■ **Page excerpt**:
········
Some corporations have incomes higher than the gross domestic product (GDP) of poor countries. Their wealth has allowed them to shape and sway many policies to their advantage. Neoliberal fundamentalism spurs private companies to pursue limitless growth — at the expense of the environment and human rights. Transnational corporations are particularly powerful, operating across borders virtually without regulation.
LRC works to make companies more accountable through its engagement with the drafting of the United Nations (UN) Legally Binding Instrument (LBI) on Transnational Corporations as well as with the implementation of the UN Guiding Principles (UNGPs) on Business and Human Rights (BHR).
LRC’s work on economic justice intersects with its focus on environmental justice.
Neoliberal fundamentalism considers natural resources as economic inputs, without due regard to negative externalities. And it is people and nature who bear the brunt of these impacts.
Mining and Plantations
Large-scale metallic mining and agribusiness ventures are two of the most pernicious examples of a productivist and developmentalist regime.
LRC works with Indigenous peoples who reject mining projects and agricultural plantations, which are foundationally inimical to their Indigenous philosophy and worldview. LRC is the convener of the SOS Yamang Bayan Network, which is pushing for an alternative minerals management legislation that will introduce stronger environmental and social safeguards against metallic mining.
LRC believes in transforming the present energy system: A decentralized and decarbonized energy system offers a promising energy blueprint that will solve energy poverty as well as prevent environmental collapse.
Public energy policies and projects must take pains to ensure that Indigenous peoples’ rights are upheld. Vast swathes of ancestral land will likely become the sites for renewable energy projects, which may unwittingly threaten Indigenous peoples’ way of life. Such a threat extends to the environment itself, since ancestral lands serve as the country’s last ecological frontiers.
LRC is piloting a solar-powered micro-grid project with the T’boli-Manobo Indigenous community in South Cotabato. The micro-grid project aims to provide at least fifty households through a distributed renewable energy (DRE) system, or what is known as missionary electrification. LRC believes that many rural and Indigenous communities are better served by DRE than by being connected to the national grid. The government must invest in both financial and policy solutions to remove the barriers to energy sufficiency and sovereignty powered by renewable energy.
········
■ **Task**: Continue the text above about LRC's work on economic and environmental justice, starting after its final sentence.

■ **Data**:
········
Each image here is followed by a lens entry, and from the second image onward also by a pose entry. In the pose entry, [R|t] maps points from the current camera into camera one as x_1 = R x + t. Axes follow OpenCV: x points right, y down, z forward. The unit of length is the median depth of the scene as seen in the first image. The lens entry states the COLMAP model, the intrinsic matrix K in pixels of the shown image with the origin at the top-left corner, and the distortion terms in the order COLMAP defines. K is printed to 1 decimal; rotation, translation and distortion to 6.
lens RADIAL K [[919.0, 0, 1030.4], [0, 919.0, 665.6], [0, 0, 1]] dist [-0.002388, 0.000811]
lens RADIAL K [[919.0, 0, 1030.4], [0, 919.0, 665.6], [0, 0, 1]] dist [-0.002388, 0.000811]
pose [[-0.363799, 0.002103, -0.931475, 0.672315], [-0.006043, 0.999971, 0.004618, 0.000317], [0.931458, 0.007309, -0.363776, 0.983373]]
········
■ **Answer to the exercise**:
Climate Legislation and Litigation
In partnerships with other civil society organizations, LRC is working on legal projects designed to exact accountability from corporations which contribute to climate change. These are envisioned to be precedent-setting actions that will transform the legal environmental landscape.
Large-scale agriculture is responsible for leveling many of the country’s forests. LRC believes that a food sovereignty framework should inform public policies around food and agriculture.
Food sovereignty is in keeping with Indigenous knowledge systems and practices in feeding and nourishing communities — those which are not parasitic but harmonious with nature. Indigenous people’s practice of food sovereignty and agroecology is an important expression of their self-determination. People’s control over food systems is important in building a just world.
LRC’s food sovereignty program includes the Teduray and Lambangian Indigenous people’s practice of sulagad, their articulation of agroecology. LRC has been supporting them through piloting of demonstration farms, seeds exchange, and a Women’s Sulagad Center. LRC has also started to work with a T’boli-Manobo Indigenous community in protecting their heirloom seeds.
INDIGENOUS WOMEN’S RIGHTS
LRC is working to support Indigenous partner communities which have begun to transform traditionally exclusively male Indigenous political structures (IPS) to include women.
In Maguindanao, LRC facilitates dialogues and holds capacity-building initiatives to contribute to the institutional strengthening of the fintalian, a women-led assembly which aims to remove barriers to women’s decision-making in Indigenous political structures (IPS). LRC hopes to replicate the gains made by fintailan across its partner communities that have started to welcome transformational leadership.
LRC applies a gender analysis across its programs and policies, cognizant of the gender-differentiated impacts of environmental policies and practices.